But, a good faith belief of law enforcement that is unable to figure out who committed the crime with the resources available to them is a legitimate reason not to investigate and prosecute a crime, even in countries with legal systems based upon the German one where prosecutors have an enforceable legal obligation to prosecute criminal offenses known to them. A prosecutor can't bring a case unless he knows who did it. And, the police may be wise not to try to investigate a crime that previous experience has proven to them is a dead end most of the time for a crime of modest economic value.

Most cases of simple larceny are never solved. And, institutionally, the police have to balance the cost of investigating the crime against the seriousness of the crime. Murders and kidnappings are almost always going to take priority for police resources over stolen phones, particularly if investigating the phone theft may require international cooperation that makes the investigation more costly.

A key point is that the mere fact that a phone is pawned doesn't mean that the person pawning it is necessarily committing a crime, so even if you find out where the phone is in some pawn shop (possibly in Albania or Turkey, by now), that doesn't mean that the job is over. That person could have bought it innocently and at fair market value from a flea market, from someone who could have gotten it from someone who received it innocently as a gift, from a friend of a criminal fence, who may have bought it not innocently from a true thief. In fact, because criminals respond to incentives like anyone else, it is far more likely that the phone was swiftly "laundered" along the lines I suggest in this example, than it is that it is still in the possession of someone close to the thief.

But, only the fence and the thief would have criminal liability.

It is a lot harder to solve the crime of a stolen cell phone than you would think, and the agency may simply not be able to justify the resources it would take to investigate that case properly to a situation where someone had a phone stole that was worth maybe 400 Euros in used condition.

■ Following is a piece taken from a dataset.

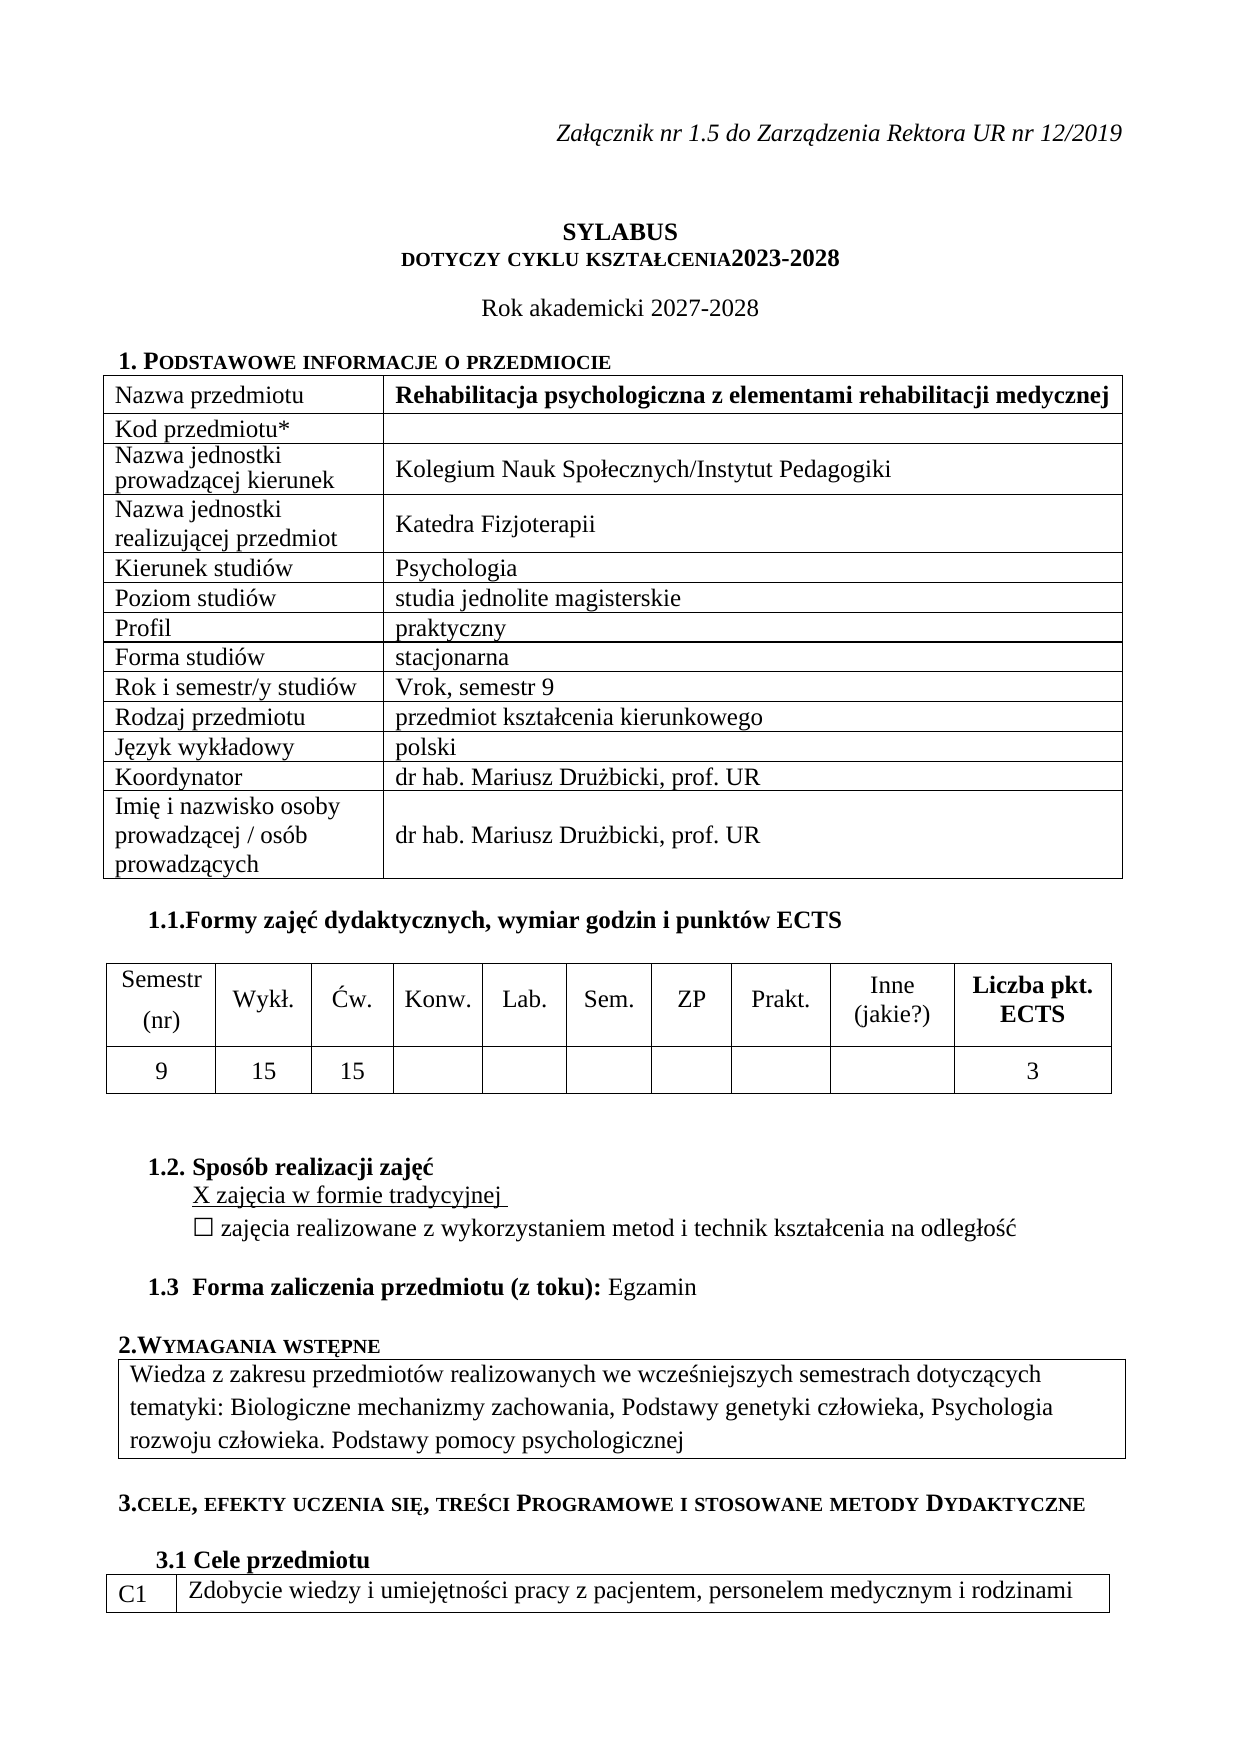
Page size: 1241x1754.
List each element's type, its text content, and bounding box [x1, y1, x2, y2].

table_header Ćw. [312, 964, 393, 1046]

The more you can do to solve the crime, the more likely it is that they will find that it is worth further investigating until a thief can be identified and apprehended. For example, the company with the network that serves the phone might be willing to cooperate with its owner. Also, the more that you can do to show that this case might crack an entire ring of people involved in a black market in stolen cell phones might make it more attractive to law enforcement.